For each of our layers, we multiply the incoming Tensor with the weights of the hidden layer and then add the biases of the hidden layer to it. Then we pass the output of each hidden layer to a tf.nn.relu activation function which calculates the rectified linear for each layer. As with all of our earlier models, we need to train our model and calculate loss.

def train_neural_network(x):
    # Feed input to model
    prediction = neural_network_model(x)
    # Cross-entropy
    cost = tf.reduce_mean(tf.nn.softmax_cross_entropy_with_logits(labels=y, logits=prediction))
    # Optimizer (Adam)
    optimizer = tf.train.AdamOptimizer().minimize(cost)
    # Model will train for 10 cycles, feed forward + backprop
    epochs = 10

    # Session
    with tf.Session() as sess:
        # Initialize global variable
        sess.run(tf.global_variables_initializer())
        # Run cycles
        for epoch in range(epochs):
            epoch_loss = 0
            for _ in range(int(mnist.train.num_examples / batch_size)):
                epoch_x, epoch_y = mnist.train.next_batch(batch_size)
                _, c = sess.run([optimizer, cost], feed_dict={x: epoch_x, y: epoch_y})
                epoch_loss += c
            print('Epoch', epoch, 'completed out of', epochs, 'loss', epoch_loss)
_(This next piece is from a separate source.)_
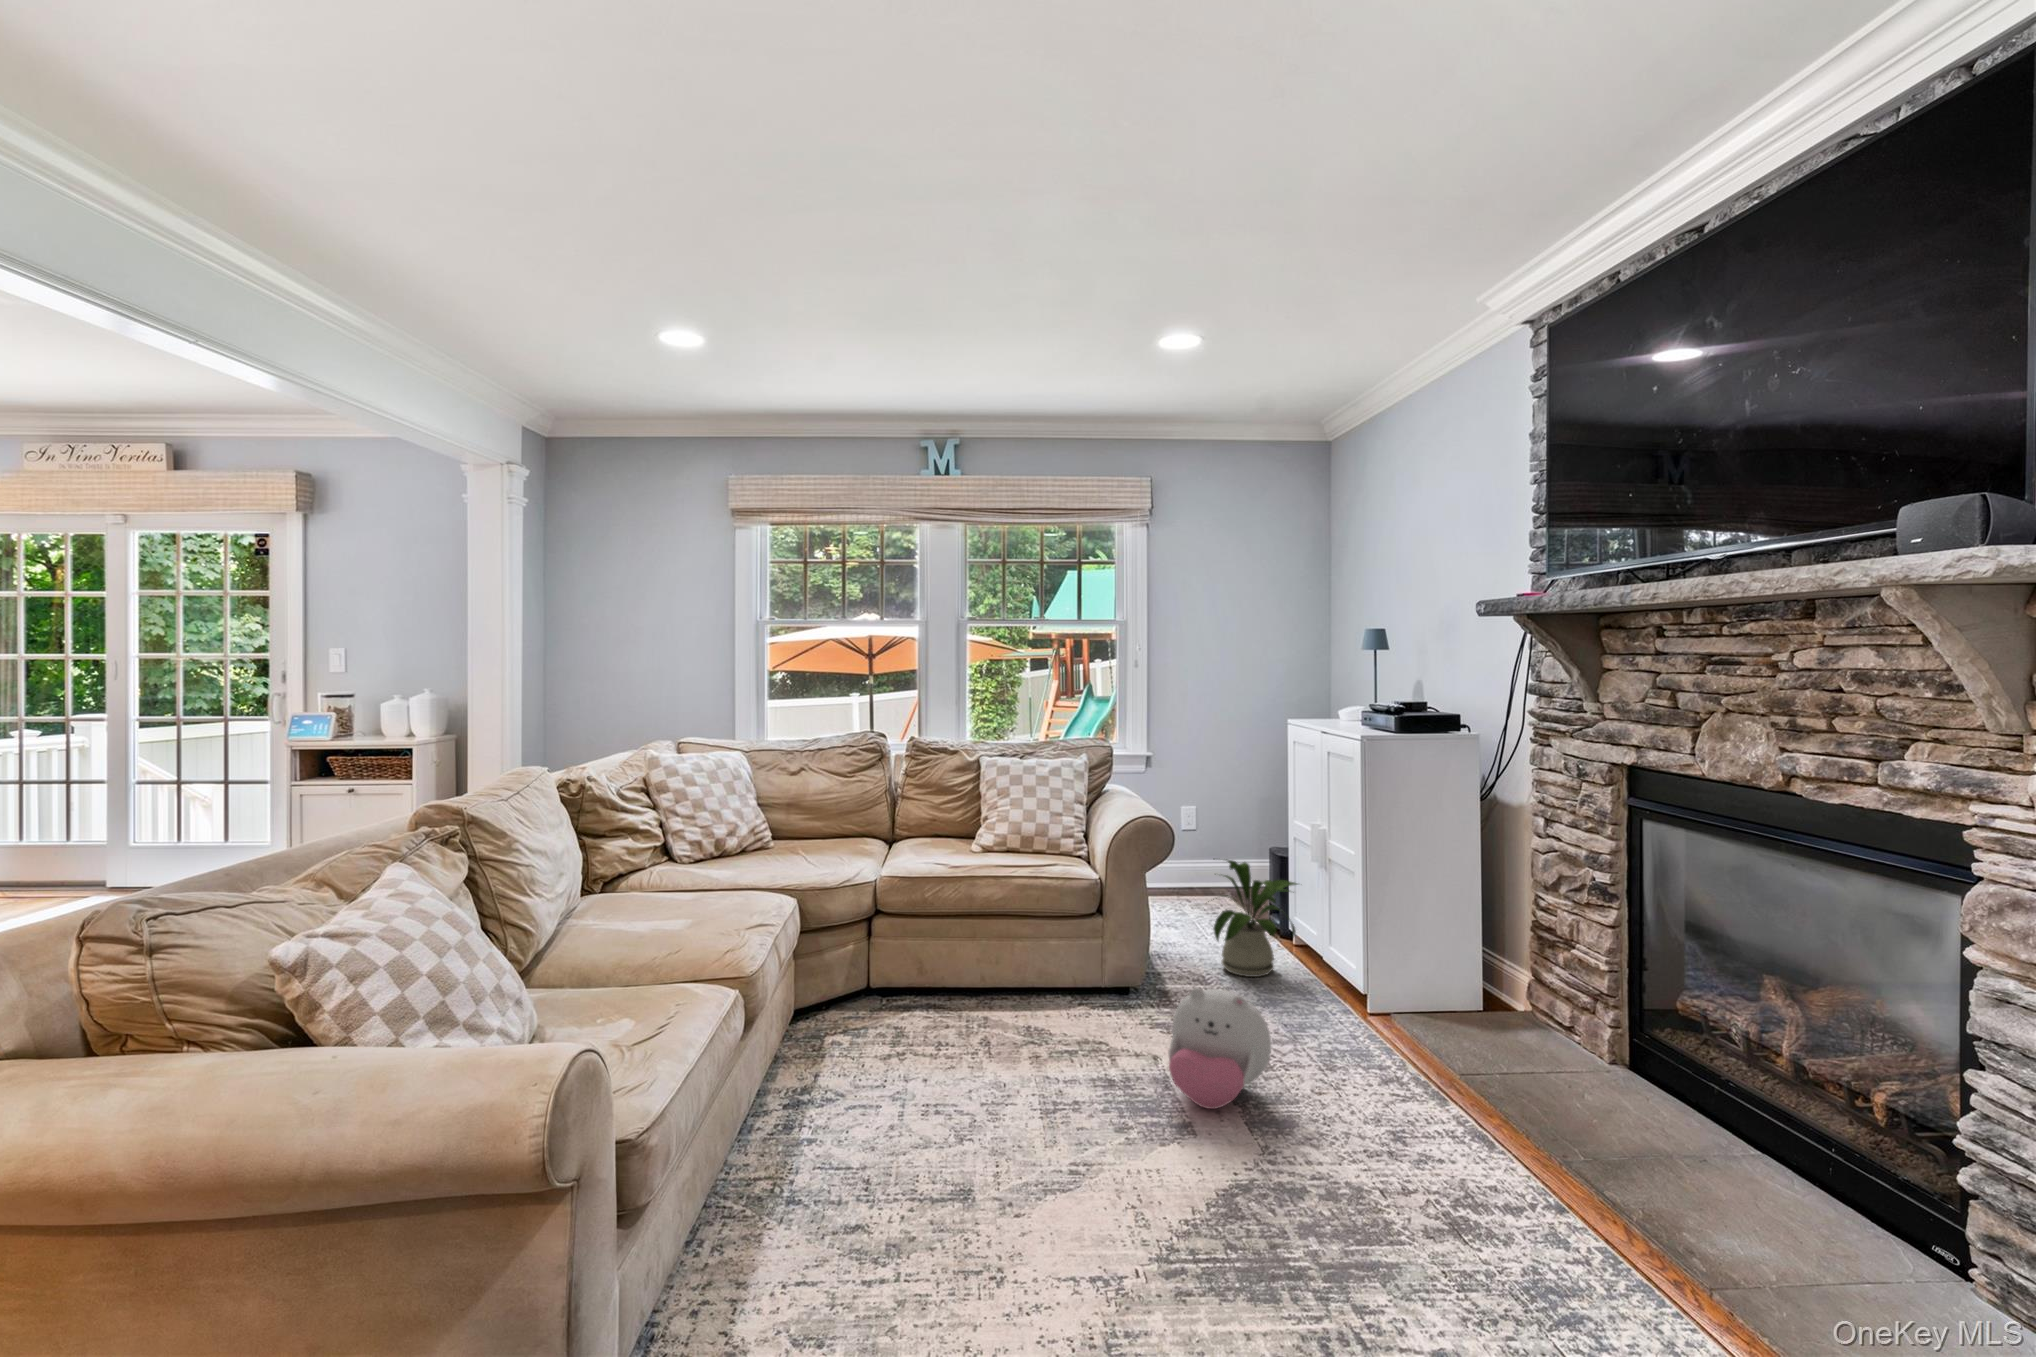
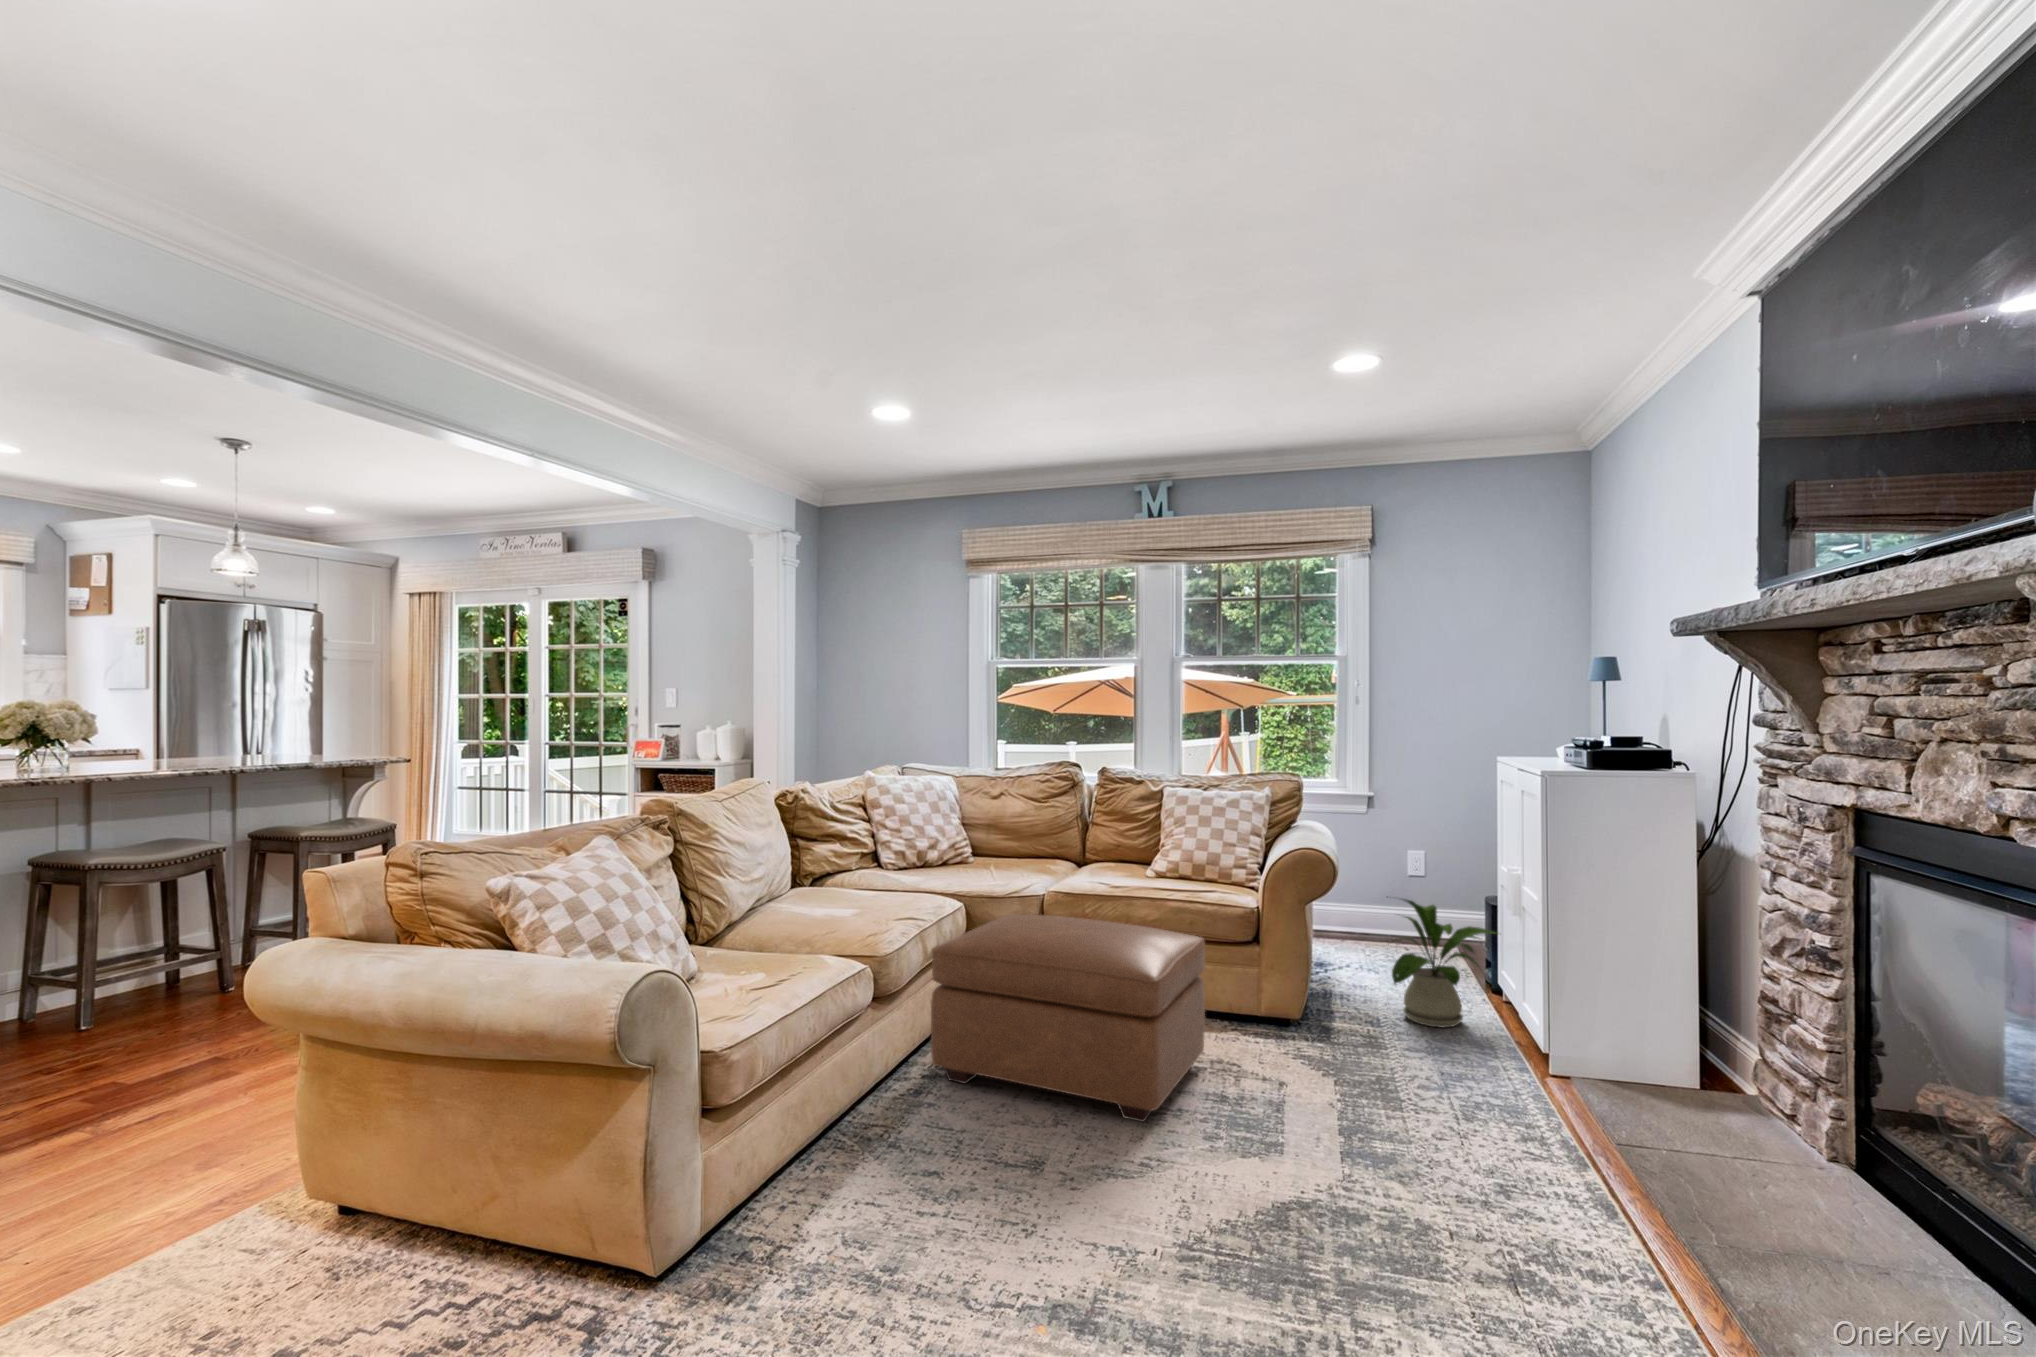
ottoman: none [797,911,1078,1123] -> present [931,915,1205,1122]
plush toy: present [1168,987,1271,1109] -> none [1269,1012,1383,1136]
        # Check prediction
        correct = tf.equal(tf.argmax(prediction, 1), tf.argmax(y, 1))
        accuracy = tf.reduce_mean(tf.cast(correct, tf.float32))
        result = sess.run(accuracy, feed_dict={x: mnist.test.images, y: mnist.test.labels})
        print("{0:f}%".format(result * 100))


train_neural_network(x)

We have already discussed the scope and usage of every single line of the function defined above, so there is no need to go through them individually. Running the above model should give you an accuracy of about 95%, reasonably good but not good enough.